Despite winning a World Series, three pennants and five division championships in his five years here, Roberts is particularly ripped for juggling a bullpen that was initially tested by Bauer’s absence. That bullpen has become one of the league’s best, yet Roberts still hears about it nightly as fans seemingly are giving less benefit of the doubt to an organization whose biggest offseason signing has brought them only shame.
At the time of Bauer’s acquisition, many prescient journalists wrote that the Dodgers should have passed because of his social media history. I was not one of them. I wrote that the strong veteran clubhouse would keep him under control.
“He has little tolerance for baseball’s button-down culture and his highly visible social media presence has at times curdled into bullying,” I wrote of Bauer. “But there’s no argument that he can pitch.
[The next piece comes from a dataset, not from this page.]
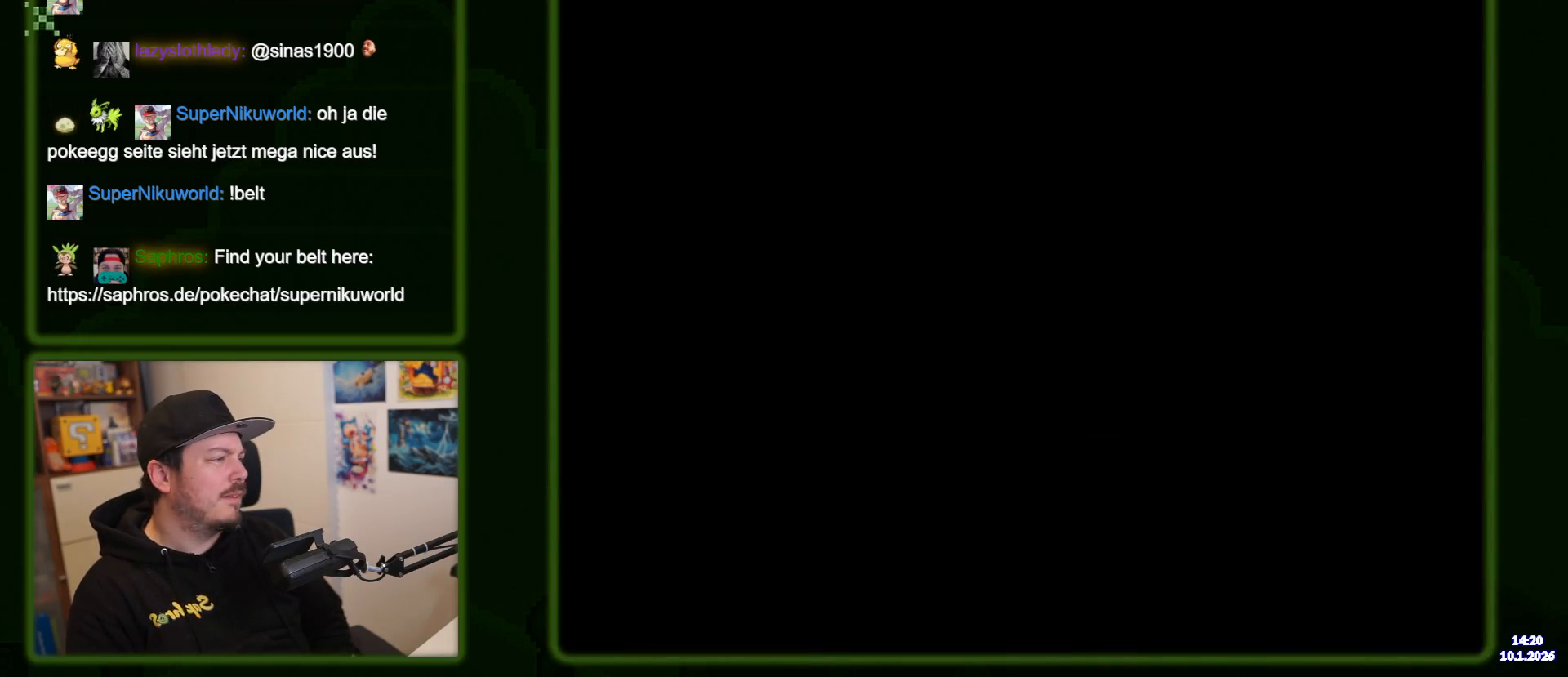
{"buttons": [], "events": [[417, "X", "up"], [450, "A", "up"]]}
And the Dodgers now have enough strong leaders in the room that combative personalities aren’t allowed to become distractions.”
The Dodgers obviously agreed, and that was obviously the wrong move, but if you’re going to blame someone, don’t blame Roberts and don’t even blame Friedman.
A move this expensive on a team that already had such a giant payroll could only come from the very top, from chairman Mark Walter, who jumped at a chance for the rich to get richer, and whose organization seemingly rushed the deal to completion without the appropriate vetting.
Now Bauer is officially gone for the season, and embarrassment is forever.
“Honestly ... I don’t think it’s changed anything from how we’ve gone about it,” Roberts said when asked Friday about potential Bauer closure. “That’s more on the legal side. For us, just focusing on the baseball side, it hasn’t really affected the guys in the clubhouse.”
Oh, but in different ways, it has. And for many months, it will.